O modelo económico circular responde a uma visão de desenvolvimento sustentável: conseguir que em 2050 mais de nove mil milhões de pessoas vivam dignamente dentro dos limites ecológicos do planeta[1]. Em Portugal, por exemplo, os atuais padrões de utilização de recursos correspondem ao consumo de 2.5 planetas[2] o que é insustentável.

Na União Europeia, onde a dependência de combustíveis fósseis atinge os 63%[3], apenas 12% da procura de materiais é satisfeita com a incorporação  de materiais reciclados[4]. É neste contexto que a transformação para uma Economia Circular se torna central para a política europeia. Reduz a dependência do exterior, valoriza os recursos existentes dentro das suas fronteiras, cria emprego e diminui significativamente a sua pegada ecológica.

Na sua essência, o caminho está na definição de novas políticas, na melhoria do conhecimento, na promoção da inovação e num investimento orientado. O desafio de transformar um modelo económico linear, hoje assente na extração-transformação-uso-descarte, num novo paradigma onde se elimina a extração e o desperdício, passando apenas àtransformação-uso-transformação, é muito exigente e complexo.

As PME serão centrais na transformação do modelo económico atual. Dos inúmeros desafios existentes, é necessário repensar materiais, redesenhar produtos, prolongar o seu tempo de vida útil ou mesmo desmaterializar, encontrar soluções de reutilização e por último de reciclagem no fim de vida…. Para tal, é essencial criar mecanismos, que mapeiem as lacunas existentes, e incentivos ao desenvolvimento de empresas que contribuam para as colmatar. Já existem standards e ferramentas que ajudam as organizações a avaliar o impacte ambiental do seu produto na cadeia de valor e está criado um contexto favorável para esta transformação, mas as empresas nem sempre têm recursos nem competências para traduzir esta informação num sistema simples de gestão interna da sua atividade.

O desenho de um plano de avaliação e classificação do “nível de circularidade” de produtos, serviços ou processos, capaz de digerir a complexidade associada a esta temática, permitirá conhecer de forma eficaz o contributo de cada empresa para este novo modelo económico. A escassez de recursos é uma realidade e trabalhar para uma economia circular é também uma medida de gestão de risco.

Existem já ensaios vários sobre a incorporação deste conceito pelas empresas sendo ilustrativo o trabalho em curso no World Business Council for Sustainable Development (WBCSD), onde se definiram cinco princípios chave para avaliar a circularidade de um negócio[5]: Inputs sustentáveis (maximização do uso de materiais renováveis e reciclados e uso de energias renováveis); Extensão do ciclo de vida do produto (inovação e desenho modular, bem como manutenção recorrente); Partilha de informações (gestão para reduzir a produção de novos bens); “Product as a Service” (com consequente desmaterialização); Recuperação de recursos (redução dos resíduos por reutilização, regeneração e reciclagem).

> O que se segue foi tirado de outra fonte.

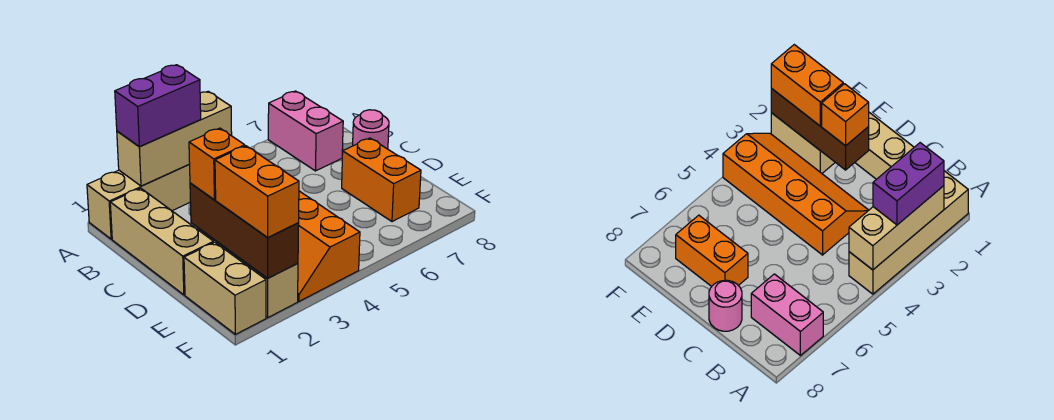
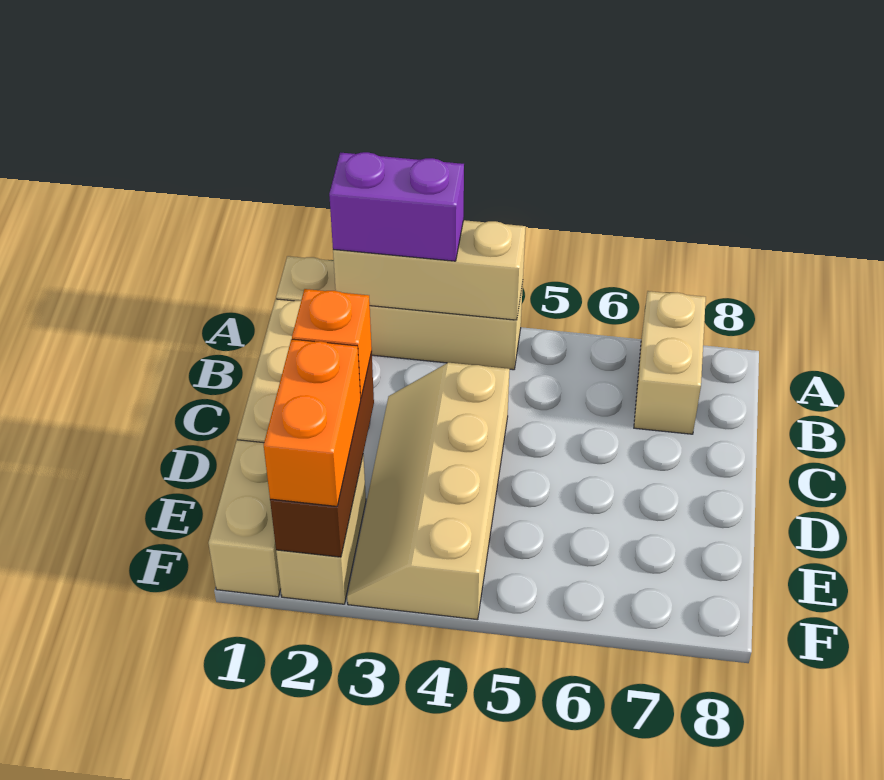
pink 1x2 brick [268,91,343,171] -> tan 1x2 brick [634,291,706,434]
orange 2x4 slope [204,191,360,301] -> tan 2x4 slope [347,363,510,620]
pink 1x1 round brick [353,110,389,149] -> none
orange 1x2 brick [342,138,421,222] -> none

A título de exemplo, seguindo o primeiro princípio, a EDP tem tido um papel determinante na promoção deste modelo através da sua estratégia de descarbonização, com 73% de potência instalada renovável e com uma atividade comercial focada na promoção de serviços de descarbonização e de eficiência energética. Nos últimos 7 anos, o seu programa Save-to-Compete permitiu uma poupança de 27M€ e 270GWh de eletricidade nos seus clientes, exemplo de um serviço contribuinte líquido para a circularidade de um negócio.

A Economia Circular chegou para ficar. Não é uma moda, mas um imperativo de mudança ao qual todos temos de aderir para benefício próprio e das gerações futuras.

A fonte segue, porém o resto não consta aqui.